▶ _THINGS TO DO_:
- 1) Answer these questions about the forum discussion:
(a) According to the discussion, what can be done to reproduce Quoc Le's results on the dmpv version of doc2vec?
(b) According to the reply about the IBM research paper, which doc2vec implementation did the researchers take?
(c) Under what condition is Zstd patent free?
- 2) Reproduce the entries from their start through the line containing "verschiedenen Farben (Weiß, Rot, Grün, Blau, Orange", inclusive, and replace "Schwimmwiderstandsbänder" with "Trainingsbänder". Keep everything else in those lines unchanged.

▶ _TEXT UNDER STUDY_:
▼

For example, here's an IBM research paper that leads and concludes with "we reimplemented doc2vec and made it work well", and whispers "but not as well as Le said". 
The statement Le and Mikolov's "Distributed Representations of Sentences and Documents", frequently cited as the original example of "doc2vec", could not be reproduced by Mikolov himself. is an overstatement - there was only one part that couldn't be completely reproduced.
It's true that Quoc Le's results on the dmpv version of doc2vec have been hard to reproduce. However, the very stackexchange link you cite above points out that it can be reproduced by not shuffling the data. It's likely that this was an oversight.
However - and it's an important thing - the reason this example gets some attention is because doc2vec is a very strong model even in dbow form.
here's an IBM research paper that leads and concludes with "we reimplemented doc2vec and made it work well"
No, they took the Gensim doc2vec implementation and experimented with parameters on different datasets.
Also, Mikolov's Word2Vec work was even more important than doc2vec and was fully reproducible and was released with code and trained models, while at Google.
Not really. Very often you will find the crucial details that make it work missing. Not sure if things have vastly improved over past 5-6 years.
For example. NIPS proceedings (like hundred of papers): https://papers.nips.cc/book/advances-in-neural-information-p... source code available (around 25, 2 of them in google github repos): https://www.reddit.com/r/MachineLearning/comments/5hwqeb/pro...
Most people on the Internet do.
That's a rather strong statement, for a company that has become one of the world's most complained-about black boxes.
But yes, they have done a lot of good in the computer science space.
Like many big companies, they want to commoditize their products' complements.
"Smart companies try to commoditize their products' complements."
And they're better at marketing than many - heard of the amazing new zlib replacement, Zstd? It's better in every way except one - unlike zlib (unconditionally patent free), it is only patent free as long as you don't sue Facebook. But almost no one is aware of that.
Or is the comment only tangential to OP?
pre-trained models: https://github.com/facebookresearch/fairseq#evaluating-pre-t...
Can anyone else give us an ELI5?
Traditional Neural Networks worked like this: You have k inputs to a layer, and j outputs, so you have O(k * j) parameters, effectively multiplying the inputs by the parameter to get the outputs. And if you have lots of inputs to each layer, and lots of layers, you have a lot of parameters. Too many parameters = overfitting to your training data pretty quickly. But you want big networks, ideally, to get super accuracy. So the question is how to reduce the number of parameters while still having the same 'power' in the network.

▲

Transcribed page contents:
▼

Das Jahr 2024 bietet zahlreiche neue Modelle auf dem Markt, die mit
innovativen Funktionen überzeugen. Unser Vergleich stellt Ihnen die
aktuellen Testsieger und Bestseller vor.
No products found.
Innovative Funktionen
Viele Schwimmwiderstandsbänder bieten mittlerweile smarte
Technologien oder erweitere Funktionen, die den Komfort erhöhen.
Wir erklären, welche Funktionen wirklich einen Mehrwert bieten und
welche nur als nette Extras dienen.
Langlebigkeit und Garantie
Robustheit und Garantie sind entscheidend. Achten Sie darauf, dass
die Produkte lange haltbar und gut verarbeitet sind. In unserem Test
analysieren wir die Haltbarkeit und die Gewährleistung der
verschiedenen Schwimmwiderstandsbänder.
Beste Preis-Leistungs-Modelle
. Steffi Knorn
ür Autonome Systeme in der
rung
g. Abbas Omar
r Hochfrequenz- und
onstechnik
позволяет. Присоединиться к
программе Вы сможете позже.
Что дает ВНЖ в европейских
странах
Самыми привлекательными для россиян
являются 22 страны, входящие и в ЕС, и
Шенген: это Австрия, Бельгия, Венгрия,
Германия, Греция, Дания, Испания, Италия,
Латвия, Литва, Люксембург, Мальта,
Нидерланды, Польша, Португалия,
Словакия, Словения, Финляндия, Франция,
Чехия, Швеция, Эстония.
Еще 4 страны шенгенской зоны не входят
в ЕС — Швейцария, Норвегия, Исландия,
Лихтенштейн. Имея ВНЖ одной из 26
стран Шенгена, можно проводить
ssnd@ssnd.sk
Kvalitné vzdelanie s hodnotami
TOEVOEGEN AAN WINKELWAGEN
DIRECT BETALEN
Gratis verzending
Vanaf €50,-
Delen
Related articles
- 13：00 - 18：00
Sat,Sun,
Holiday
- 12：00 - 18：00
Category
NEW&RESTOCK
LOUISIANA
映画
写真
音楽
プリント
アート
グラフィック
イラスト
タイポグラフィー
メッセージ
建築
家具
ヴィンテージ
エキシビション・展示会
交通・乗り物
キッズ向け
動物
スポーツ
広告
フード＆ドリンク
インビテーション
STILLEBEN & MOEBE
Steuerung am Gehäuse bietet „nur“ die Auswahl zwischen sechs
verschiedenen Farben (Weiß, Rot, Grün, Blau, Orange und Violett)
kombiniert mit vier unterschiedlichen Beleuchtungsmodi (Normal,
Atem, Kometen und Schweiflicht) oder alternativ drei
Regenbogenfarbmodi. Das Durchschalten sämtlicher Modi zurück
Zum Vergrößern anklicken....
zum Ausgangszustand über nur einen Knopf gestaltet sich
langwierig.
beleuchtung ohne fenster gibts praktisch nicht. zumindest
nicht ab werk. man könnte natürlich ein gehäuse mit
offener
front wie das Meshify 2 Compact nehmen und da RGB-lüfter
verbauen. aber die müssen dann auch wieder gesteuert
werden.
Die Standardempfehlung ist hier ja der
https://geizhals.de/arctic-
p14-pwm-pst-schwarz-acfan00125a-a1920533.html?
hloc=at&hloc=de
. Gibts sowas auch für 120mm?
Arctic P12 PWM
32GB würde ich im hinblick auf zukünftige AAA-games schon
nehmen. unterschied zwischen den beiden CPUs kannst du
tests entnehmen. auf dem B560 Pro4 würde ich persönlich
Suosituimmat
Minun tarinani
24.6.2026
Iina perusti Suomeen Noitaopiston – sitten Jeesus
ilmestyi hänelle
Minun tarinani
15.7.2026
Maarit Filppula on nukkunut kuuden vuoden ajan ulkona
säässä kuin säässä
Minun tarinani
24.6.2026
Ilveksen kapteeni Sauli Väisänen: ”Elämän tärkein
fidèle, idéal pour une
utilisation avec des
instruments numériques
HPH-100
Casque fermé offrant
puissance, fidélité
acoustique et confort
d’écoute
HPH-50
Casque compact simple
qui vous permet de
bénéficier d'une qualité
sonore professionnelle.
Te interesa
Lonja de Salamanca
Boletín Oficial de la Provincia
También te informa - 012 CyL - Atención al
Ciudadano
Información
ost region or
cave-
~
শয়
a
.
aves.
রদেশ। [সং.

▲

▶ _ANSWER SECTION_:
- 1)
(a) The data must not be shuffled.
(b) They took the Gensim doc2vec implementation and experimented with parameters on different datasets.
(c) Zstd is patent free only as long as you don't sue Facebook.

- 2)
Das Jahr 2024 bietet zahlreiche neue Modelle auf dem Markt, die mit
innovativen Funktionen überzeugen. Unser Vergleich stellt Ihnen die
aktuellen Testsieger und Bestseller vor.
No products found.
Innovative Funktionen
Viele Trainingsbänder bieten mittlerweile smarte
Technologien oder erweitere Funktionen, die den Komfort erhöhen.
Wir erklären, welche Funktionen wirklich einen Mehrwert bieten und
welche nur als nette Extras dienen.
Langlebigkeit und Garantie
Robustheit und Garantie sind entscheidend. Achten Sie darauf, dass
die Produkte lange haltbar und gut verarbeitet sind. In unserem Test
analysieren wir die Haltbarkeit und die Gewährleistung der
verschiedenen Trainingsbänder.
Beste Preis-Leistungs-Modelle
. Steffi Knorn
ür Autonome Systeme in der
rung
g. Abbas Omar
r Hochfrequenz- und
onstechnik
позволяет. Присоединиться к
программе Вы сможете позже.
Что дает ВНЖ в европейских
странах
Самыми привлекательными для россиян
являются 22 страны, входящие и в ЕС, и
Шенген: это Австрия, Бельгия, Венгрия,
Германия, Греция, Дания, Испания, Италия,
Латвия, Литва, Люксембург, Мальта,
Нидерланды, Польша, Португалия,
Словакия, Словения, Финляндия, Франция,
Чехия, Швеция, Эстония.
Еще 4 страны шенгенской зоны не входят
в ЕС — Швейцария, Норвегия, Исландия,
Лихтенштейн. Имея ВНЖ одной из 26
стран Шенгена, можно проводить
ssnd@ssnd.sk
Kvalitné vzdelanie s hodnotami
TOEVOEGEN AAN WINKELWAGEN
DIRECT BETALEN
Gratis verzending
Vanaf €50,-
Delen
Related articles
- 13：00 - 18：00
Sat,Sun,
Holiday
- 12：00 - 18：00
Category
NEW&RESTOCK
LOUISIANA
映画
写真
音楽
プリント
アート
グラフィック
イラスト
タイポグラフィー
メッセージ
建築
家具
ヴィンテージ
エキシビション・展示会
交通・乗り物
キッズ向け
動物
スポーツ
広告
フード＆ドリンク
インビテーション
STILLEBEN & MOEBE
Steuerung am Gehäuse bietet „nur“ die Auswahl zwischen sechs
verschiedenen Farben (Weiß, Rot, Grün, Blau, Orange und Violett)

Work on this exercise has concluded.